MK: I have to admit: I can’t get enough of Alex’s writings. And also there’s a long way for me as an intellectual to grasp his cultural genius. Sorry if I cut this piece of his too short.
We don’t want things, we want to BE things
We learn by watching and copying others. And we learn how to want.
The desire to belong is still in our DNA, and it comes from other people.
[MK: it’s a known psychological trick: to convince others and yourself that you don’t need a drink you say: “I’m not a drinker” instead of “I don’t want to drink”.]
The whole idea is to find a peer set with whom one wants to associate.
Ex: teenagers who want to belong are flexible with their likes (music, style, whatever).
The outcome of this self-deception is lying and pretending.
The right outcome is humility: one doesn’t become a copy of their idols.
Narcissists, on the contrary, want to be the best versions of themselves, and hence very unhappy as it’s unreachable.
The model vs the obstacle
(2D) Simplistic approach: Hero —> Goal <—> Obstacle.
(3D) Idealistic approach: Hero <—> Ideal. A human wants to become the Ideal and is mimicking the Model.
And yes, in simple speak people want the status.
Models and their admirers ultimately become rivals. [MK: this is so important, especially for kids]
Instagram: it’s about the other person and the emotions (not always nice) about them.
A person can direct its anger outwards and actively pursue objects or experiences turning one into the model. Can blame the other person for one not being able to become like them. Or can be narcissistic and blame oneself on not being able to become that idealised version of oneself.

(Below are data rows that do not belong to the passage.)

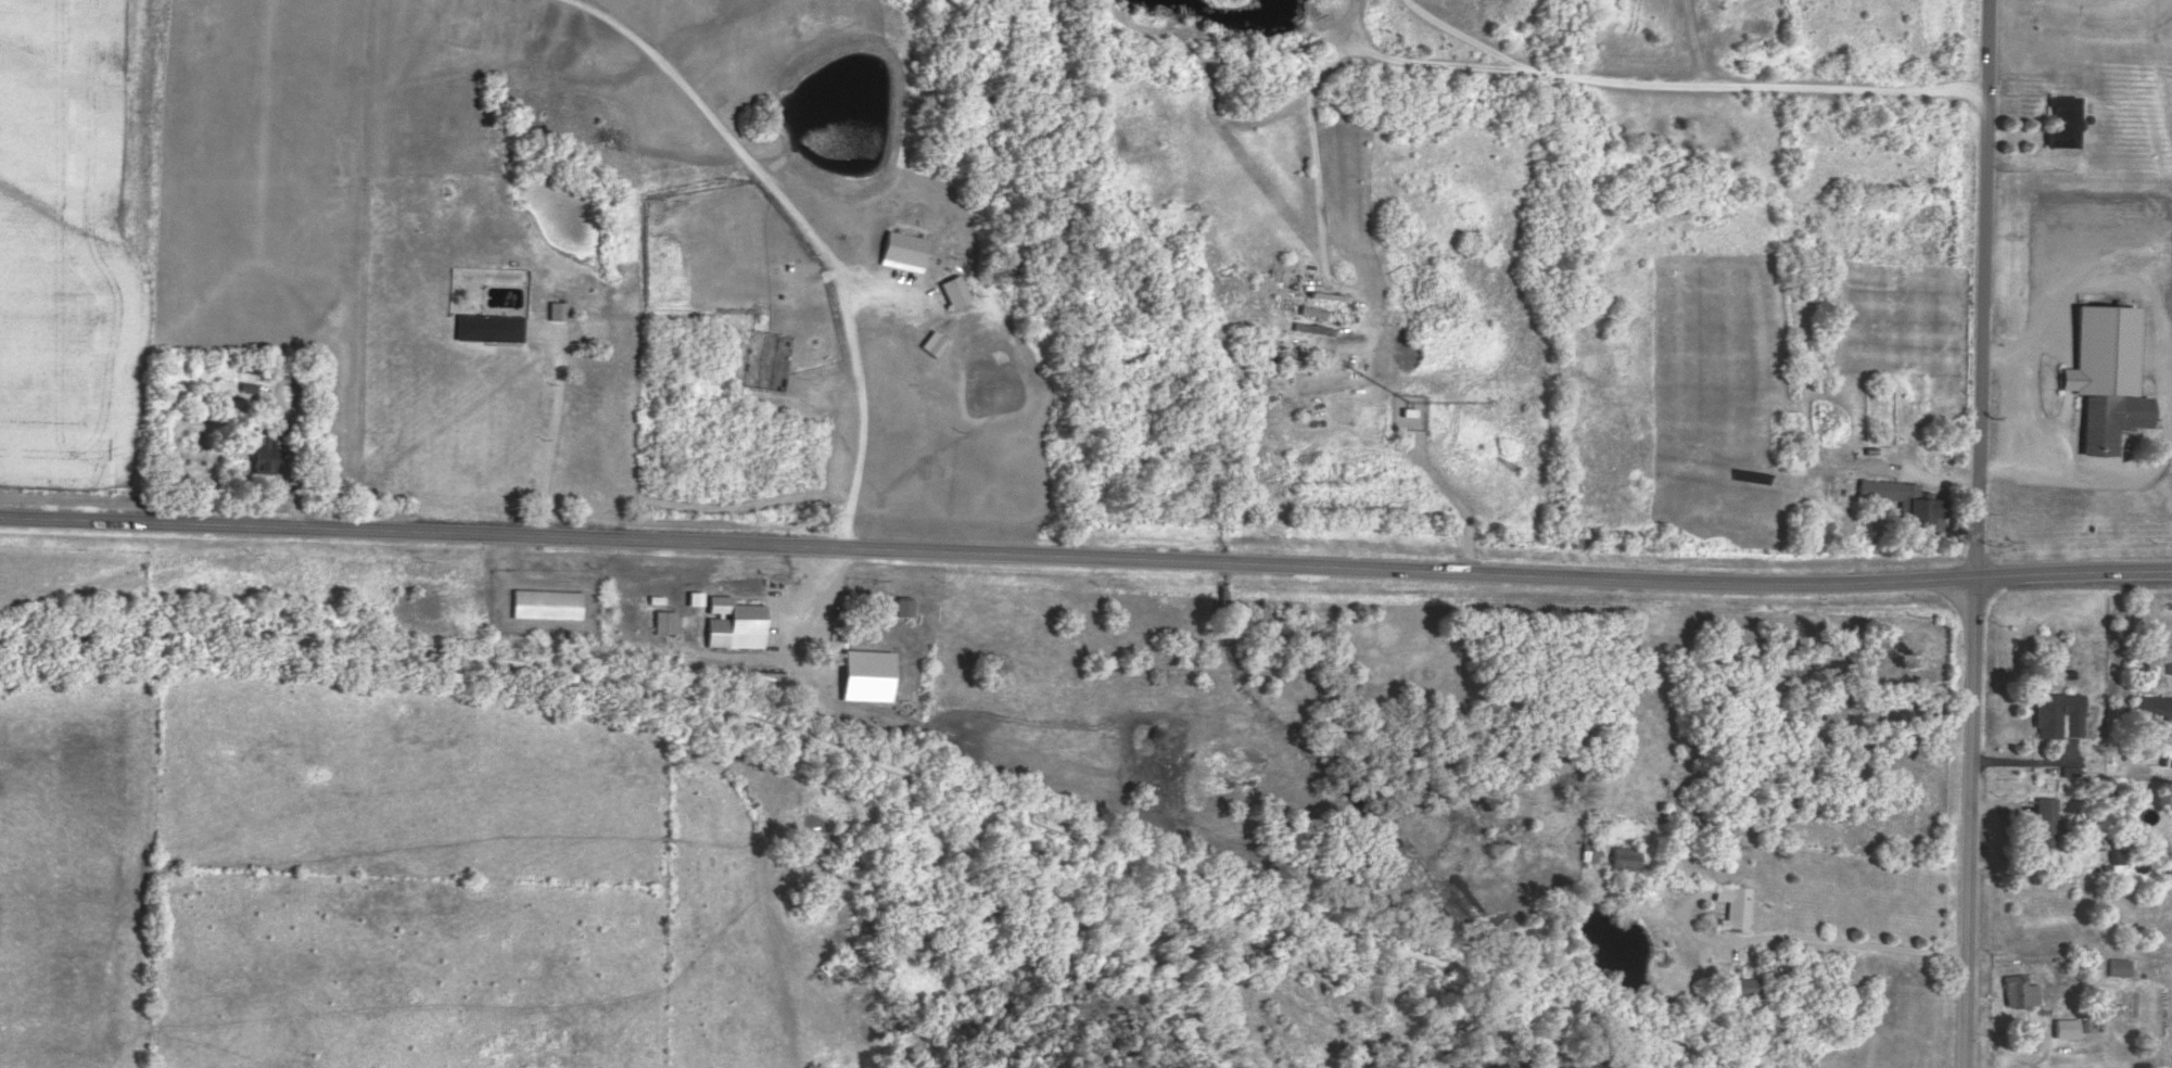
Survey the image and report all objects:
road: (1546, 75)
building: (2063, 119)
road: (810, 230)
building: (902, 249)
building: (954, 288)
road: (1979, 288)
building: (1328, 294)
building: (556, 308)
building: (1312, 310)
building: (488, 325)
building: (933, 341)
road: (2160, 362)
building: (2106, 373)
road: (551, 441)
building: (263, 454)
road: (1431, 482)
building: (1904, 501)
road: (1464, 549)
road: (1086, 557)
building: (694, 596)
building: (546, 603)
building: (903, 605)
building: (665, 620)
building: (732, 621)
building: (866, 674)
road: (817, 696)
building: (2153, 706)
building: (2058, 713)
road: (2066, 740)
building: (2167, 756)
road: (2024, 762)
road: (884, 765)
building: (2069, 770)
road: (1968, 822)
building: (2044, 823)
building: (2116, 851)
building: (1589, 852)
building: (1624, 858)
building: (1735, 906)
road: (1809, 941)
building: (2119, 966)
building: (1743, 987)
building: (2019, 990)
building: (2066, 1027)

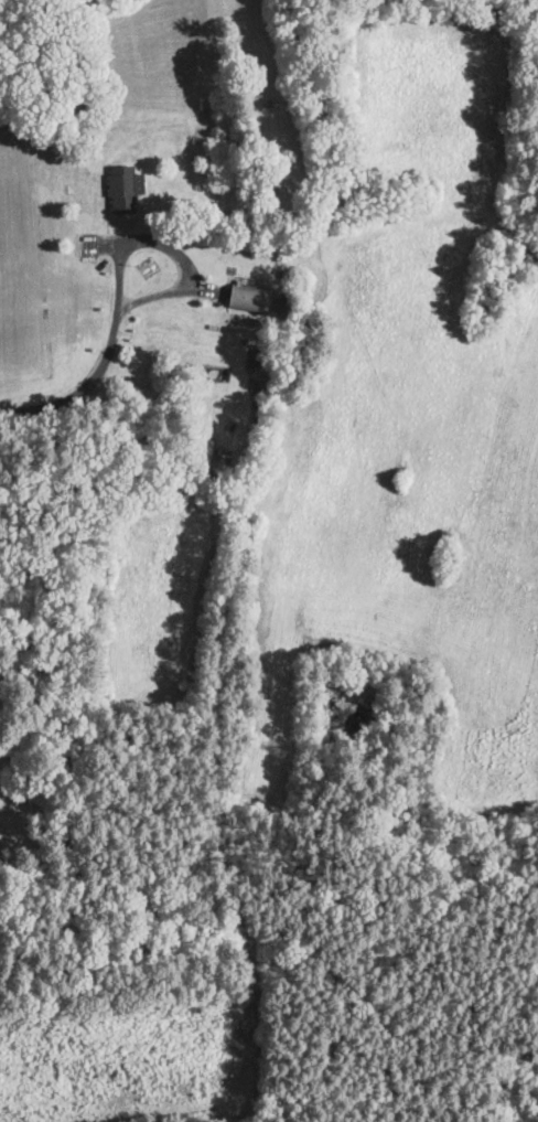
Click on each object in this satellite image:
building: (127, 190)
road: (171, 249)
building: (258, 300)
road: (81, 388)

We do not fight because we’re different; we are the same
The amount of distance between the subject and the model makes a big difference.
The “external mediators”, an ideal model far removed from the subject (a hero, a god, etc.) is an unreachable role model, not a peer.
“Internal mediators” are the role models where a two-way relationship is present. What starts as a role model (what you want to want) turns into rivalry, and herein lies the duality: you want to become another person, but there’s a stigma of being a copycat. It’s even worse for narcissists who are rivals with themselves.
When the role model is far away – it’s safe to admit the fact that they’re a role model.
The dynamics with a close role model are usually negative: what starts with admiration turns into envy and opposition. This can be symmetrical, too.
Internal conflict: trying to be someone and at the same time trying not to show the process of becoming this someone. Causes shame.
Small stakes have the fiercest fights
People think the rivalry is about an object, not the relationship —> thing get intense.
The smaller the object – the uglier the fight gets.
The smaller the stakes – the more similar competitors are [otherwise the object is not equally valuable to them]
The smaller the stakes – the harder it is to justify the conflict over them. [Rivalry over big goals is socially acceptable]
Smearing the opponent’s reputation to hide one’s own jealousy and secret admiration.
Such conflicts end up being about nothing, and they spiral out of control, no reconciliation possible.
The solution is the differentiation (in terms of position, distance, power distance, etc.) to ensure no tit for tat violence can emerge.
Violence, Scapegoating and Blame
In homogenous societies conflicts magnify and are very hard to deter as the enemy is internal.
While the advantages of being alike are known, the conflicts are bound to occur.
Conflict resolution: finding a scapegoat [the alleged root of the problem] and forcing it out or killing. It’s someone neutral and innocent.
In modern societies people resort to blame, and it often feels good.
In work environments this is all too common.